Sin embargo, la confianza no es algo que se pueda dar por supuesto. Se debe trabajar a través de acciones y palabras honestas y coherentes. El faltar a tal principio es un acto que puede llevar consigo consecuencias negativas en las relaciones personales y en la vida de los involucrados. Cuando alguien confía en nosotros, nos está concediendo una responsabilidad muy importante, y vulnerar su confianza puede ser asolador. Por ello, es vital reflexionar acerca de nuestras acciones y sus consecuencias. Si hemos traicionado la confianza de alguien, es indispensable pedir disculpas y hacer todo lo posible para reparar el daño ocasionado. Debemos explicar desde la honestidad las motivaciones que nos han llevado a atentar contra su confianza.

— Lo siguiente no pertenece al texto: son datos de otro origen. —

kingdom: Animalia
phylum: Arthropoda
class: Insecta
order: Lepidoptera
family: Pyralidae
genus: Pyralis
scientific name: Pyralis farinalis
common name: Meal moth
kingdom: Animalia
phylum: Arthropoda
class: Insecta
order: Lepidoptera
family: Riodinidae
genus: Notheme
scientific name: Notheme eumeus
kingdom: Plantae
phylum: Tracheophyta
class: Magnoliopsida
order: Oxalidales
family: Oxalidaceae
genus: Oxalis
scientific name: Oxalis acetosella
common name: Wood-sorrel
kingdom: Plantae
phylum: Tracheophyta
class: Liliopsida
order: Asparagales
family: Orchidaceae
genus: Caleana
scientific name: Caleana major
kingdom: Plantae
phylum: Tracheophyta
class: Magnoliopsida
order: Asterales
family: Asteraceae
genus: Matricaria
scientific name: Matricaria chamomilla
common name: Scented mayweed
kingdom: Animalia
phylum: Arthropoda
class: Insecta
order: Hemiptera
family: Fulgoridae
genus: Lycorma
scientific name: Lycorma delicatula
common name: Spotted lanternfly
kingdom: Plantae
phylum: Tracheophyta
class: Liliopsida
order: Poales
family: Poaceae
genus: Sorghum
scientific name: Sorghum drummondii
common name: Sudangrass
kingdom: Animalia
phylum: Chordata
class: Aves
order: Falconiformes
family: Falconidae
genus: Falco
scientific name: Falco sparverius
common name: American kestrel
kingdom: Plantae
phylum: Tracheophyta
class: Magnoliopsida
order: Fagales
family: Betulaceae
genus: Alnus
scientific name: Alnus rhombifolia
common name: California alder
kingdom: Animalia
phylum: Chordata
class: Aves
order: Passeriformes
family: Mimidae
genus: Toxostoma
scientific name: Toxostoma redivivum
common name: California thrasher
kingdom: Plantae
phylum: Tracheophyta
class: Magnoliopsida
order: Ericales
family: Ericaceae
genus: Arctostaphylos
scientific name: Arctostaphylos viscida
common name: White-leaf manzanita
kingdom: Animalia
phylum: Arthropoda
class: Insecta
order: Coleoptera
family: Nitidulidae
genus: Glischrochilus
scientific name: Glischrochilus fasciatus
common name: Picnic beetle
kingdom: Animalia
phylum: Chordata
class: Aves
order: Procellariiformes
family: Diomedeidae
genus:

Ahora bien, existen situaciones en las que la motivación que te lleva traicionar esa confianza reside en evitar un daño irreparable para la persona o personas que te la otorgaron. En tal situación, habrá que valorar cuál de los daños es más importante, el que pretendes evitar con la traición a la confianza o el que ocurriría si no la traicionaras. Esto se explica mejor con un ejemplo. Imaginémonos que un compañero nos enseña un arma de fuego, con la que al día siguiente pretende disparar a todos los alumnos de su aula, porque son unos impresentables y lo desprecian continuamente. Aquí habría que sopesar cuál de los daños es mayor: el de la pérdida de confianza del compañero o el de intentar evitar la desgracia que, casi con toda seguridad, se producirá al día siguiente.

Invito a los lectores de este texto a que se pregunten lo mismo que yo: ¿Es lícito traicionar la confianza de alguien?